**Task details**:
Translate this sentence from the page on using multiple processors into French: "There is no load balancing: the operations should all take approximately the same time, or n should be big enough so that the differences in computing times are averaged out."

**Selected excerpt**:
Taking advantage of multiple processors/cores

Many of the newer Lear machines have multiple processors/cores. We assume that each core counts as a separate CPU (this is how they are mostly seen on Linux). To take advantage of them, the programmer must run several processes or threads in parallel. This document gives some simple recepies on how to do this.

1. How many processors are there?

Lear machines have between 2 and 64 CPUs. To find out how many of them there are:

In bash:

ncpu=$(cat /proc/cpuinfo | grep ^processor | wc -l)

In Python:

ncpu=len([1 for l in open("/proc/cpuinfo","r") if l.startswith("processor")])

In C:

#define __USE_GNU
#include <sched.h>

int count_cpu() {
  cpu_set_t set;
  sched_getaffinity(0,sizeof(cpu_set_t),&set);
  int i,count=0;
  for(i=0;i<CPU_SETSIZE;i++)
    if(CPU_ISSET(i,&set)) count++;
  return count;
}

Typically, for CPU-intensive operations, one runs as many tasks (threads or processes) as CPUs: less would be under-using available resources and more would cause unnecessary context switches.

2. Distributing a set of operations

Here we assume that operations 0 to n-1 must be executed on ncpu cores.

2.1 In shell

This is a simple solution when each operation is an executable or a shell function that can be run in separate processes:

trap 'kill -HUP 0' 0 # handle exit gracefully
for((cpu=0; cpu<ncpu; cpu++)); do
  for((i=cpu; i<n; i+=ncpu)); do
     operation $i
  done &
done

wait

There is no load balancing: the operations should all take approximately the same time, or n should be big enough so that the differences in computing times are averaged out.

**Supplied entries**:
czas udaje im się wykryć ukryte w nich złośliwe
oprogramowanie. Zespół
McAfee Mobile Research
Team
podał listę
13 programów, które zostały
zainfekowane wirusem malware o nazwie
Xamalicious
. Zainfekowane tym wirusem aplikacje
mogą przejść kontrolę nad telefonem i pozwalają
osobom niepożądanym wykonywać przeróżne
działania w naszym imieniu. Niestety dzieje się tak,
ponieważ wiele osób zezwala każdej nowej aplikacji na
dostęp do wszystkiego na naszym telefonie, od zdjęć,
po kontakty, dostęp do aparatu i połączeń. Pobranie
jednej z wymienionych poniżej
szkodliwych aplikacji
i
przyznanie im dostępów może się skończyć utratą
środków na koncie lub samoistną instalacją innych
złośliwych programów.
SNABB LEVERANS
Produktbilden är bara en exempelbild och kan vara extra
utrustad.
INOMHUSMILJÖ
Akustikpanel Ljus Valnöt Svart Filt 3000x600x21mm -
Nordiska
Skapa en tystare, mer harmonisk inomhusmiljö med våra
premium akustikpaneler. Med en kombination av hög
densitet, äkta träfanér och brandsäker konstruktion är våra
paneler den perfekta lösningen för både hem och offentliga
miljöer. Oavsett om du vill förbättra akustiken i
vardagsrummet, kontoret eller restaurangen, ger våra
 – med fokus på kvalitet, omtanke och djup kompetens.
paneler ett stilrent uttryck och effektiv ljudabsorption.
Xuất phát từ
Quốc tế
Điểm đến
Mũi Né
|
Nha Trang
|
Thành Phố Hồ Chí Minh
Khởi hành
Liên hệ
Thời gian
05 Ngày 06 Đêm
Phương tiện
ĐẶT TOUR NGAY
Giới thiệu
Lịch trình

**Answer to this problem**:
Il n'y a pas d'équilibrage de charge : les opérations doivent toutes prendre à peu près le même temps, ou n doit être suffisamment grand pour que les différences de temps de calcul se compensent en moyenne.